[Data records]
________
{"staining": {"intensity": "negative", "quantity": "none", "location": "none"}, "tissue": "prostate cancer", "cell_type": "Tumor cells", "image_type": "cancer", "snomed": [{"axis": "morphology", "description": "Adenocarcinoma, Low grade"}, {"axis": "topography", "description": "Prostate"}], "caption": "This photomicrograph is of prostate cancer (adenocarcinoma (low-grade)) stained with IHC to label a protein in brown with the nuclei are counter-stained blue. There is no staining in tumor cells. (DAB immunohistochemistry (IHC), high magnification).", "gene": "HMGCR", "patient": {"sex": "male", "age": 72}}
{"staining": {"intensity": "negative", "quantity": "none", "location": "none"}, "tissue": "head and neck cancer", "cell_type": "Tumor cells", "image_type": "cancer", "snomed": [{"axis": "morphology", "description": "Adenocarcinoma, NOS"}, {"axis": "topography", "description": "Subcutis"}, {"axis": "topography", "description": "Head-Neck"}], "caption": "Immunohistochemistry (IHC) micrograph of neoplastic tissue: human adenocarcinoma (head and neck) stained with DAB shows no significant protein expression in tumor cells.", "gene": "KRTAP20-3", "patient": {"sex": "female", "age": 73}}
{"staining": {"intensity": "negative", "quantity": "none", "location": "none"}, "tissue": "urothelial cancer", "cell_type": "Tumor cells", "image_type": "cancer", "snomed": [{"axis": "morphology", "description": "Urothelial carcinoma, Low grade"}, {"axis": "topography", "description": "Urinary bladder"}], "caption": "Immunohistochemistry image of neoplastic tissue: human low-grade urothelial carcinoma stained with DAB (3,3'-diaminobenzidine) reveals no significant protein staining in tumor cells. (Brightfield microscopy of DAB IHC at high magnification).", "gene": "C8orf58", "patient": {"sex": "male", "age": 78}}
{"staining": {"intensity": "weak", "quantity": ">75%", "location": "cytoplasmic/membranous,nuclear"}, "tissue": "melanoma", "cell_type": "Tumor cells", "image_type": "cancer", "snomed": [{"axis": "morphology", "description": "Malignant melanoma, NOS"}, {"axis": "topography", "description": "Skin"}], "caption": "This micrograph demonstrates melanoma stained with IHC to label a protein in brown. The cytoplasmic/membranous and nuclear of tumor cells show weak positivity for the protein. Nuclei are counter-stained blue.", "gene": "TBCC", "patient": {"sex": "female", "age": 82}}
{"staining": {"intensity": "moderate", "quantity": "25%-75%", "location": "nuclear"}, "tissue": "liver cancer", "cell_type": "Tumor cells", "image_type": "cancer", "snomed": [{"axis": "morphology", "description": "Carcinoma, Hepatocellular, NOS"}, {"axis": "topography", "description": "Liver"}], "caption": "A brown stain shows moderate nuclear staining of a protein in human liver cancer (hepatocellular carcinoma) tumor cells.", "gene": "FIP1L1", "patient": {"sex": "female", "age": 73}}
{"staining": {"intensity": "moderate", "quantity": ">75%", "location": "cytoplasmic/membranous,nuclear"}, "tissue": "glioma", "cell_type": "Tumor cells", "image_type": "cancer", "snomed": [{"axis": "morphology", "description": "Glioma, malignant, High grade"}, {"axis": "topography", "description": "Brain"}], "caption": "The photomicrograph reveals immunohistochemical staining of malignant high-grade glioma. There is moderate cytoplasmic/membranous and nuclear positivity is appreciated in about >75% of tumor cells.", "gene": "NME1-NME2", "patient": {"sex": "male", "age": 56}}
________
- EXERCISE BRIEF -
With every line intact, print the records above again.

- SOLUTION TO THIS EXERCISE -
{"staining": {"intensity": "negative", "quantity": "none", "location": "none"}, "tissue": "prostate cancer", "cell_type": "Tumor cells", "image_type": "cancer", "snomed": [{"axis": "morphology", "description": "Adenocarcinoma, Low grade"}, {"axis": "topography", "description": "Prostate"}], "caption": "This photomicrograph is of prostate cancer (adenocarcinoma (low-grade)) stained with IHC to label a protein in brown with the nuclei are counter-stained blue. There is no staining in tumor cells. (DAB immunohistochemistry (IHC), high magnification).", "gene": "HMGCR", "patient": {"sex": "male", "age": 72}}
{"staining": {"intensity": "negative", "quantity": "none", "location": "none"}, "tissue": "head and neck cancer", "cell_type": "Tumor cells", "image_type": "cancer", "snomed": [{"axis": "morphology", "description": "Adenocarcinoma, NOS"}, {"axis": "topography", "description": "Subcutis"}, {"axis": "topography", "description": "Head-Neck"}], "caption": "Immunohistochemistry (IHC) micrograph of neoplastic tissue: human adenocarcinoma (head and neck) stained with DAB shows no significant protein expression in tumor cells.", "gene": "KRTAP20-3", "patient": {"sex": "female", "age": 73}}
{"staining": {"intensity": "negative", "quantity": "none", "location": "none"}, "tissue": "urothelial cancer", "cell_type": "Tumor cells", "image_type": "cancer", "snomed": [{"axis": "morphology", "description": "Urothelial carcinoma, Low grade"}, {"axis": "topography", "description": "Urinary bladder"}], "caption": "Immunohistochemistry image of neoplastic tissue: human low-grade urothelial carcinoma stained with DAB (3,3'-diaminobenzidine) reveals no significant protein staining in tumor cells. (Brightfield microscopy of DAB IHC at high magnification).", "gene": "C8orf58", "patient": {"sex": "male", "age": 78}}
{"staining": {"intensity": "weak", "quantity": ">75%", "location": "cytoplasmic/membranous,nuclear"}, "tissue": "melanoma", "cell_type": "Tumor cells", "image_type": "cancer", "snomed": [{"axis": "morphology", "description": "Malignant melanoma, NOS"}, {"axis": "topography", "description": "Skin"}], "caption": "This micrograph demonstrates melanoma stained with IHC to label a protein in brown. The cytoplasmic/membranous and nuclear of tumor cells show weak positivity for the protein. Nuclei are counter-stained blue.", "gene": "TBCC", "patient": {"sex": "female", "age": 82}}
{"staining": {"intensity": "moderate", "quantity": "25%-75%", "location": "nuclear"}, "tissue": "liver cancer", "cell_type": "Tumor cells", "image_type": "cancer", "snomed": [{"axis": "morphology", "description": "Carcinoma, Hepatocellular, NOS"}, {"axis": "topography", "description": "Liver"}], "caption": "A brown stain shows moderate nuclear staining of a protein in human liver cancer (hepatocellular carcinoma) tumor cells.", "gene": "FIP1L1", "patient": {"sex": "female", "age": 73}}
{"staining": {"intensity": "moderate", "quantity": ">75%", "location": "cytoplasmic/membranous,nuclear"}, "tissue": "glioma", "cell_type": "Tumor cells", "image_type": "cancer", "snomed": [{"axis": "morphology", "description": "Glioma, malignant, High grade"}, {"axis": "topography", "description": "Brain"}], "caption": "The photomicrograph reveals immunohistochemical staining of malignant high-grade glioma. There is moderate cytoplasmic/membranous and nuclear positivity is appreciated in about >75% of tumor cells.", "gene": "NME1-NME2", "patient": {"sex": "male", "age": 56}}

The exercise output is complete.